20 Workplace and Real-Life Cliches Defined
Make a note, send yourself a memo: This is the real deal
By Ed Goldman
All of us use cliches in our work. They save time. But what do they mean? What follows is a helpful guide of my top 20.
1. “I’ll circle back to you.”
That circle, unfortunately, will be the approximate circumference of Jupiter. Which means if we live to be very, very old—or if reincarnation actually works—that’s when I’ll get back to you.
2. “You’re in my thoughts and prayers.”
In fact, your recent illness or loss isn’t even in my small talk. Not even when the subject of your health or tragedy comes up. I suppose if some friends and I were discussing things we really don’t think much about, you might be mentioned. But why mention things one doesn’t much think about? I’m sure you can sense our conundrum.
3. “I’m right there with you.”
I’m not even in the same block. Get real. Your observations are so trite they make statements like “It gets dark when the sun goes down” seem mind blowing. To recap, I’d probably retire, change careers or relocate if I ever felt, for even a moment, that I was right anywhere with you.
4. “I feel your pain.”
This would be true only if when you fell off a building you landed on part of me. And even then, I’d be feeling my own pain—and calling my lawyer.
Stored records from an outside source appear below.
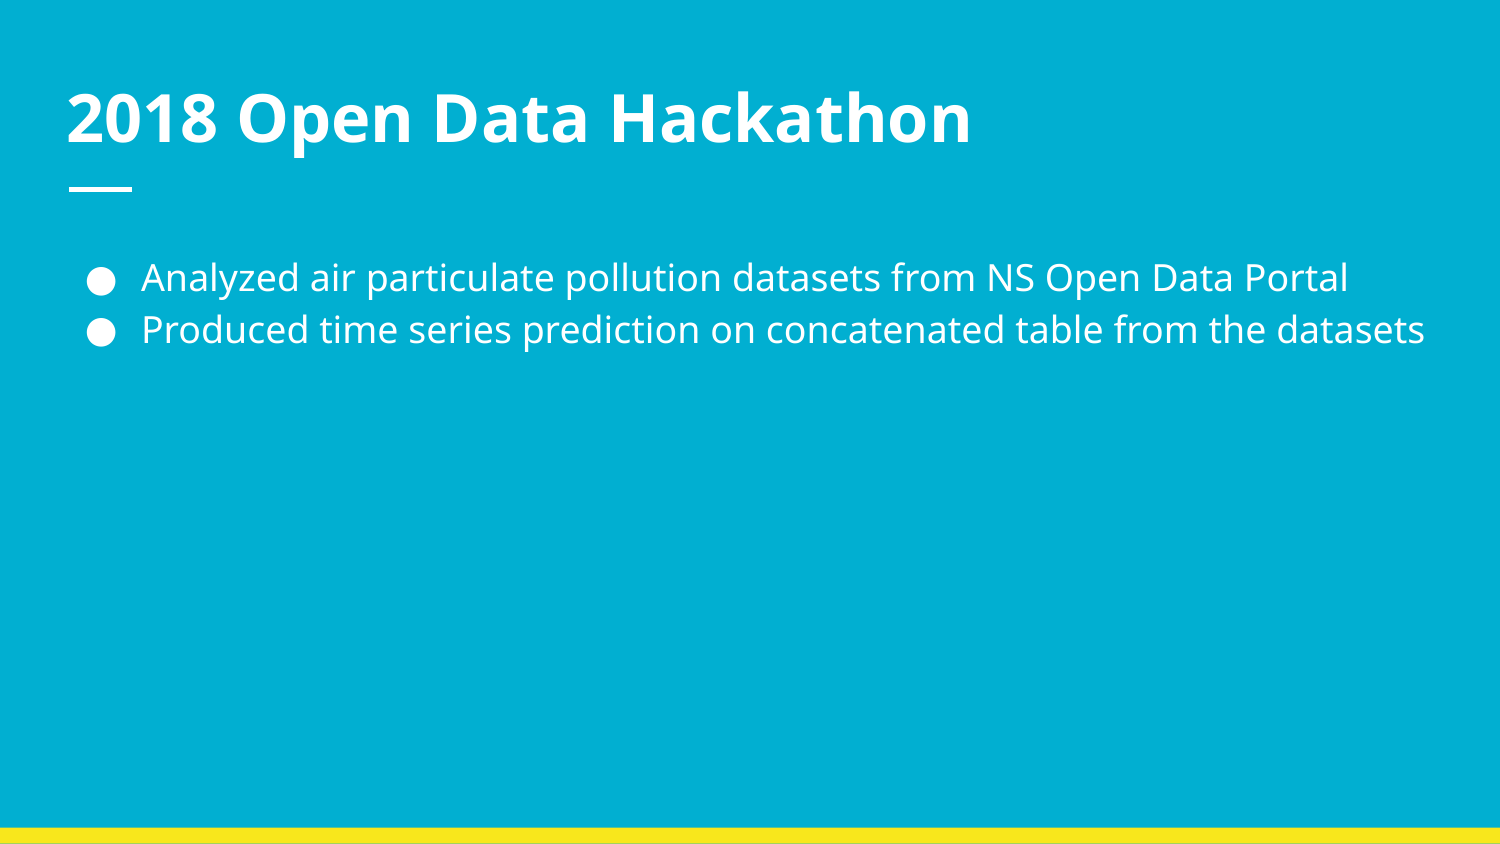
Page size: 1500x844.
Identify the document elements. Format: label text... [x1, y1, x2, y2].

title 2018 Open Data Hackathon [51, 61, 1449, 167]
list Analyzed air particulate pollution datasets from NS Open Data Portal Produced time series prediction on concatenated table from the datasets [51, 232, 1449, 750]
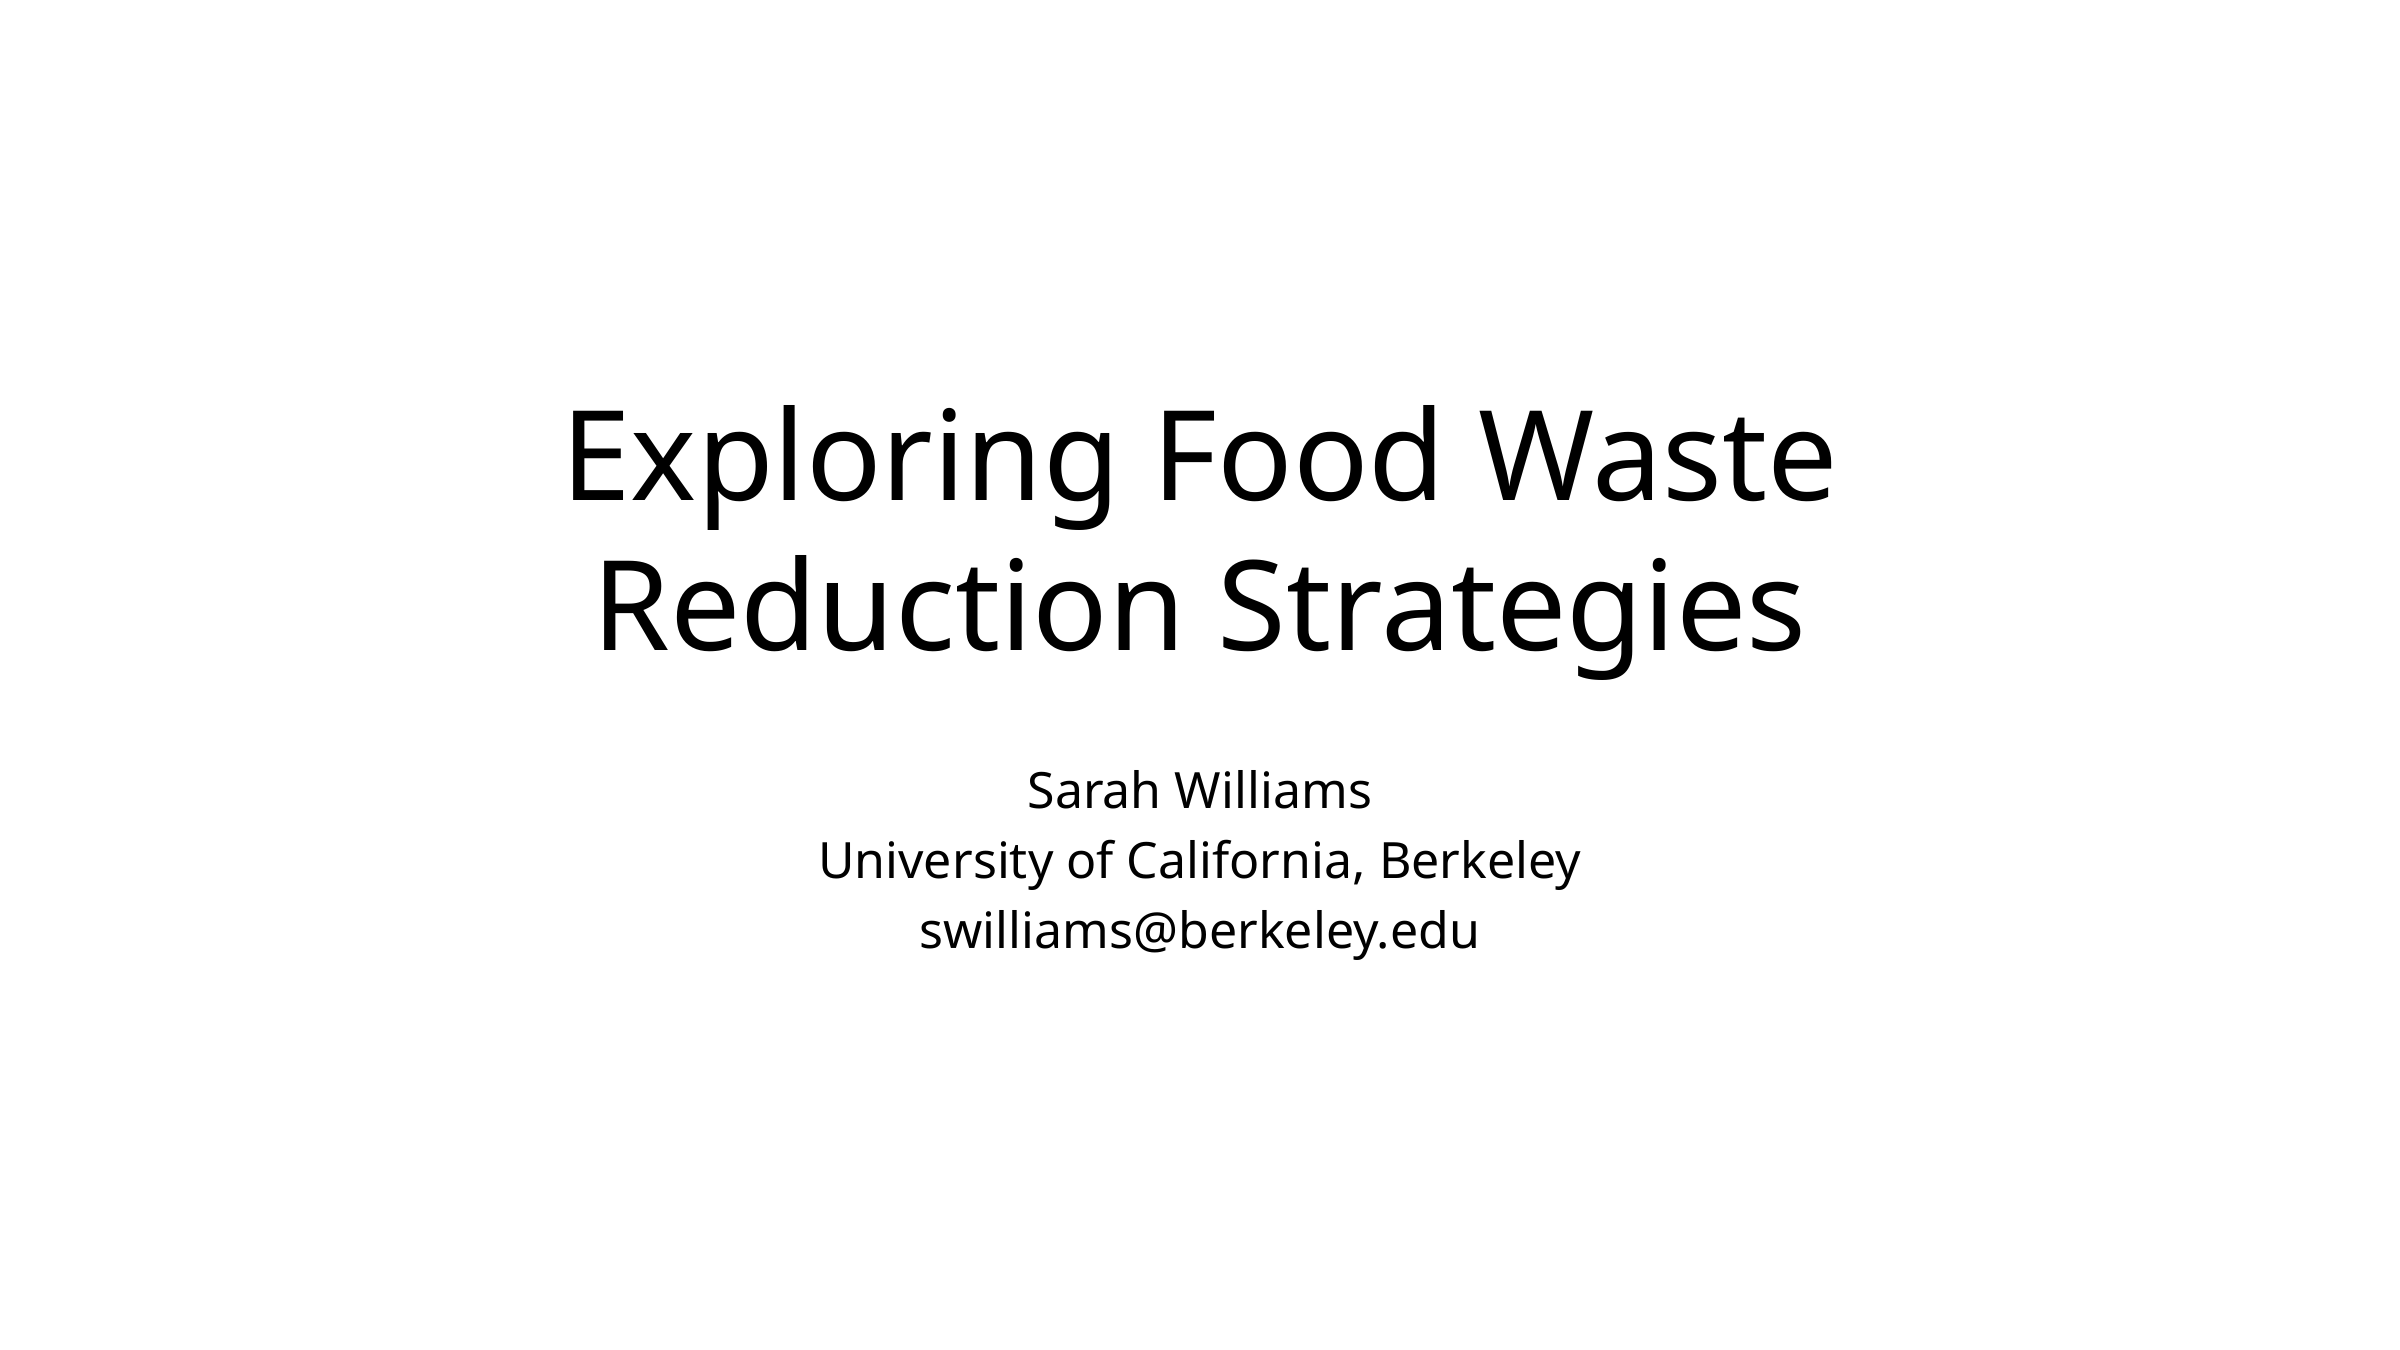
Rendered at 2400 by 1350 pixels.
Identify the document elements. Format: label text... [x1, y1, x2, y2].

title Exploring Food Waste Reduction Strategies [450, 329, 1950, 721]
subtitle Sarah Williams University of California, Berkeley swilliams@berkeley.edu [450, 750, 1950, 1023]
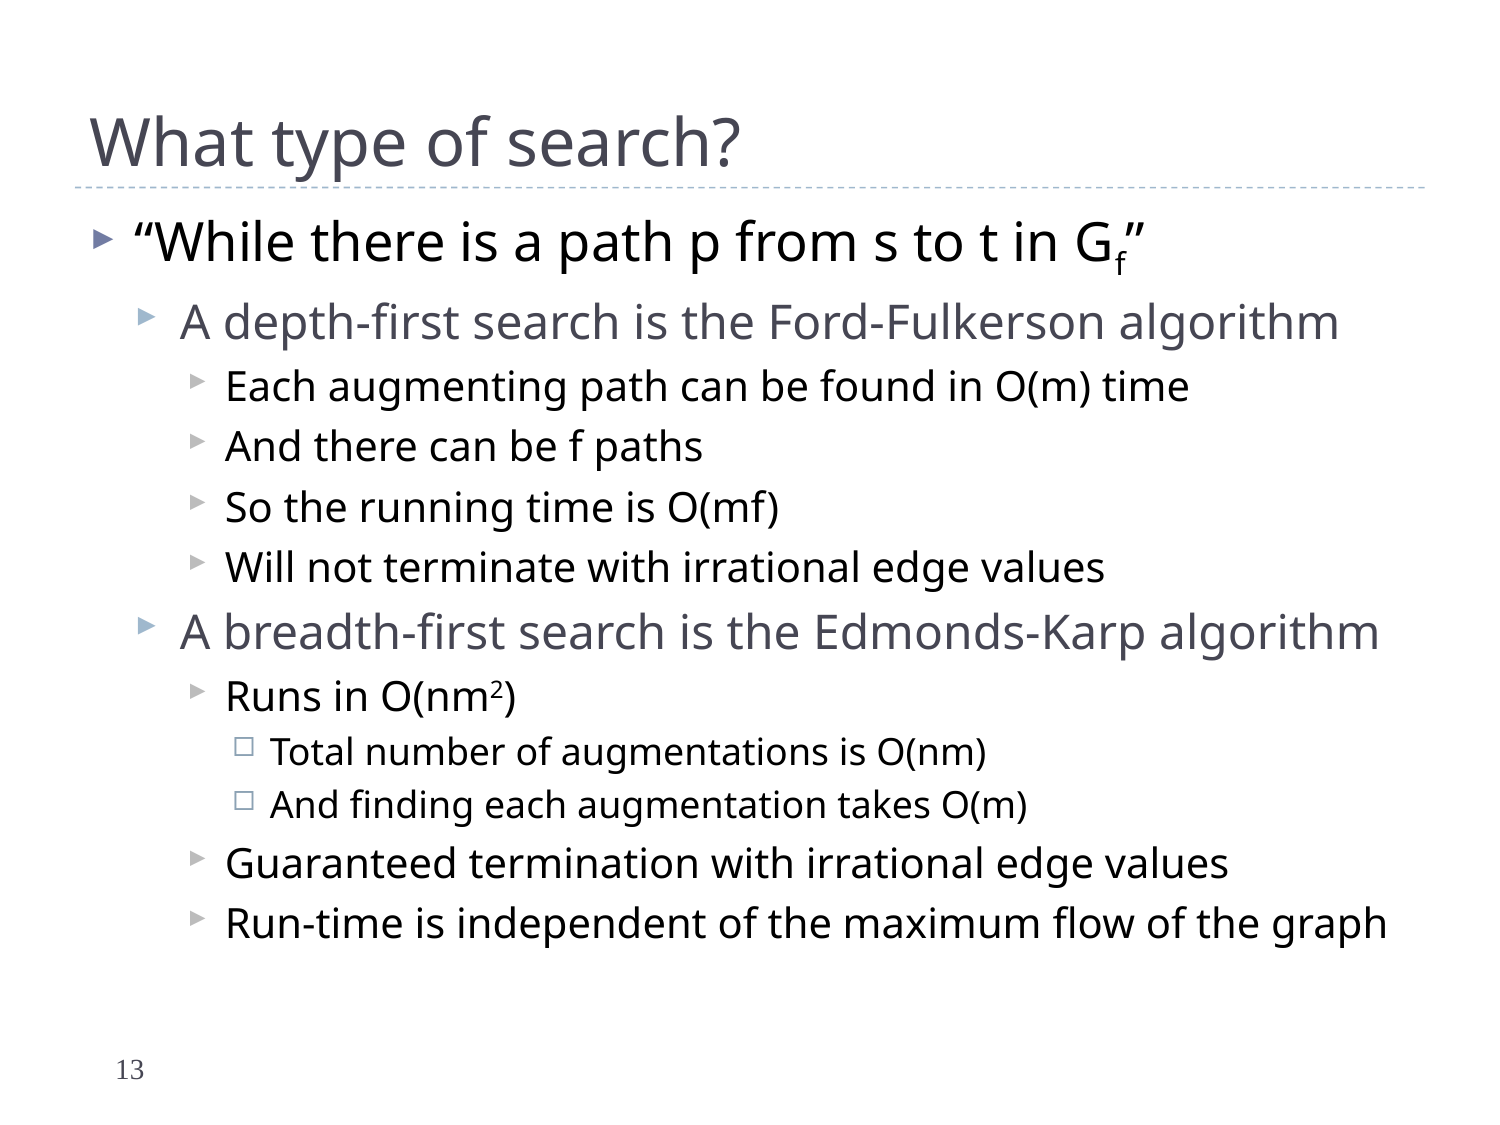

5. “Just blue-skying” or “spitballing.”
In short, you’re completely clueless but you read somewhere that suggesting completely irrelevant things when people are diligently trying to solve a problem somehow marks you as part of the Creative Sector. Dream on, schnook. You couldn’t even draw a blue sky or form a spitball if you’re life depended on it.
6. “I’m okay—for a Tuesday.”
This is equally ineffective if you end the declaration with any other day if the traditional work week except Friday. Because on Friday it’s apparently a crime against nature to NOT be okay.
7. “Let me sleep on it.”
Let’s face it, pal, you could sleep on a Cray computer, a bed of harvested gray matter or Albert Einstein’s cadaver and still not come up with a better idea than I just did. So just say, “Great idea,” shut your pie hole and go sleep on a beach in Maracaibo.
8. “I haven’t monitored that particular fact path.”
This throwback to the 1970s means roughly the same as “I have no idea what you’re talking about” or, closer to the mark, “The cat ate my homework.”
9. “I feel you.”
While it means you’re sympathetic or empathetic, in the ”Me, Too” era, it’s just ‘way pathetic.
10. “It is what it is.”
Of course it is. It also was what it was. But is it what it will be? And what will be “will be”? Que sera, Syrah?
11. “Be sure to reach out to (whomever)”
Well, that’s one way to feel you.
12. “Are we on the same page?”
Only if we’re both reading a book called “We Are Sooo Stupid.”
13. “We should do some pre-planning.”
This means we should get together to plan how we’re going to plan our plans.
14. “I have some issues.”
If the speaker pronounces it “ISSyews,” you may be in for a long evening. If he or she says it correctly, it could mean he or she collects magazines—and you could also be in for a long evening.
15. “It’s a win-win.”
Assuming no one has any ISSyews, of course.
16. “Outside the box.”
If it defines creative thinking, okay. If it defines my cat’s occasional biological detours, that’s not exactly a win-win.
17. “Let’s take it to the next level.”
In a relationship, this could mean co-habitation, marriage or assuming an especially agile romantic position. In business, it could mean doing a deal memo, signing a contract or assuming an especially agile romantic position.
18. “Go for the low-hanging fruit.”
Naturally, this instructs you to be as lazy as possible. You could pick low-hanging fruit from your desk chair—particularly if the pandemic had you working in your backyard and pretending you’d been transferred to your company’s Fiji offices. But since you work in the risk management division of Roto Rooter, this scenario might not work for you. As a bonus tip: The low-hanging fruit is usually sour.
19. “Push the envelope.”
Pushing an envelope, unless it’s filled with rebar, is a little like playing billiards with a cue made of rope. I can see why if someone’s able to actually push an envelope—up a hill, say—and its only contents were a $5 bill and an anniversary card inscribed, “Enjoy!”, this could be quite an accomplishment, possibly worthy of a framed employee-of-the-month certificate of merit.
20. “The new normal.”
This is what’s called an oxymoron (which is what I also call a certain saloon bouncer but never to his face). If something’s “normal,” it’s not new. It’s a norm. It’s been here for a while. If people proclaim something “the new normal,” ask to see their crystal ball, because chances are, it won’t be normal even a year from now. Nor will it still be outside the box, a win-win or low-hanging fruit—not even if it involved a good deal of pre-planning.